Jedenfalls hat der Norweger André Øvredal am Ende gewonnen, durfte das bereits vor 10 Jahren von Autor Bragi F. Schut („Der letzte Tempelritter“, „Samaritan“) entwickelte Drehbuch verfilmen – und er beginnt gar nicht schlecht. Okay, seine Bearbeitung ist natürlich brav, aber zumindest glaubwürdig divers (am häufigsten im Fokus der Kameralinsen steht klar Corey Hawkins als schwarzer Schiffsarzt), und die Bilder der Kameraleute Roman Osin und Tom Stern sehen sehr gut aus. Dazu versprechen Ausstattung und Kostüme viel – in denen allerdings keine Stars stecken, sondern solide Darsteller aus der zweiten und dritten Reihe.
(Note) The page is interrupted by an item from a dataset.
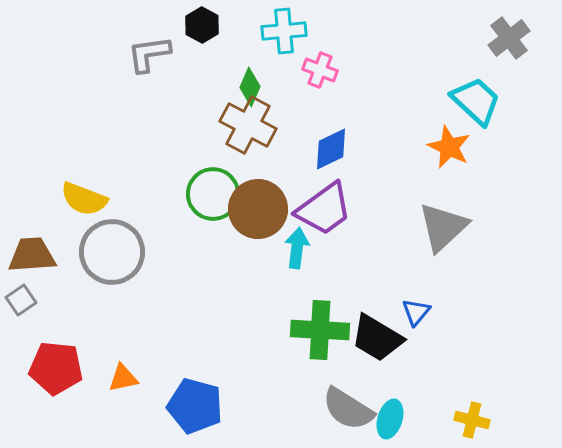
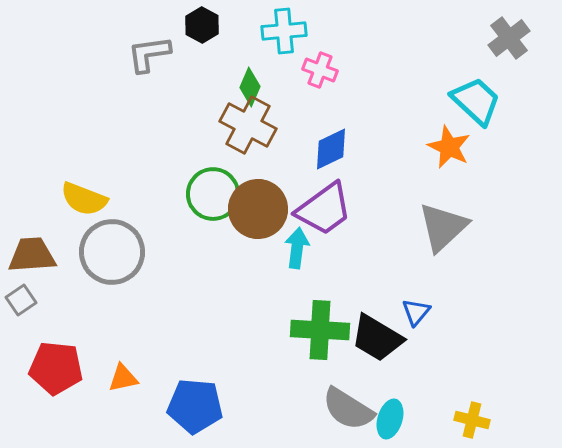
blue pentagon: rotated 10 degrees counterclockwise
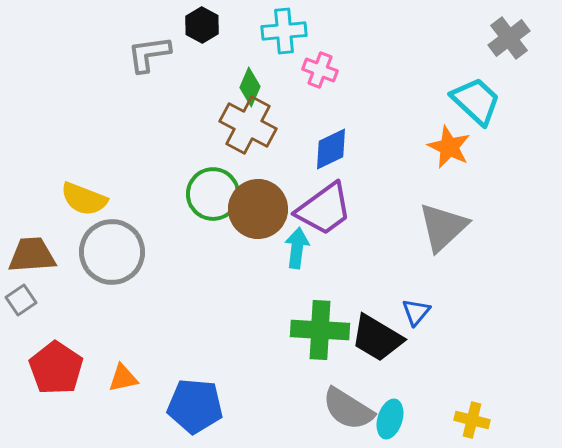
red pentagon: rotated 28 degrees clockwise
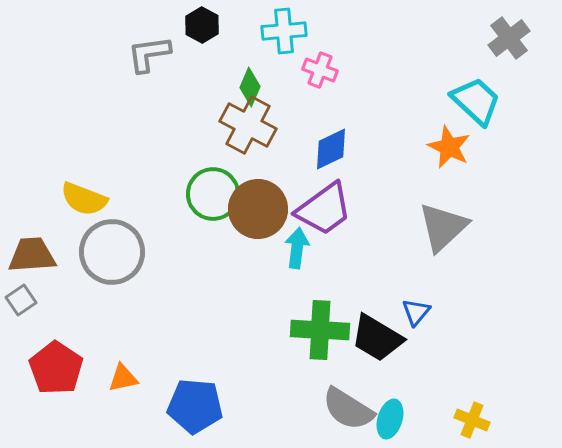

Und Øvredal hat den Faden der „Alien“-Dramaturgie tatsächlich konsequent aufgenommen, sogar die Dauerdebatten der Mannschaft über winkende Boni wurden eingebaut – aber dann ein Ding übersehen. Die Nostromo, das Raumschiff in Ridley Scotts Meisterwek, war nämlich ein definierter Charakter, quasi eine eigene Figur. Diese Demeter hingegen ist schlicht ein nett nachgebauter Studio-Schoner, aus dessen Ecken gelegentlich Dracula hüpft.
Und auch der schwächelt mit seiner Latex-GCI-Struktur visuell. Es tritt der seltsame Effekt ein: Je öfter das Fledermaus-Wesen das Blut spritzen lässt, umso glatter wird der ganze Film. Ein paar der Schreckeffekte wirken trotzdem ganz gut, und die erzählerischen Freiheiten, die sich die Macher genommen haben, schaden dem Film auch nicht.
Fazit: „Die letzte Fahrt der Demeter“ (2023) entpuppt sich als solider Mittelgewichtshorror ohne Sensationen, aber man merkt, hier wurde eine Chance auf Großes vergeben.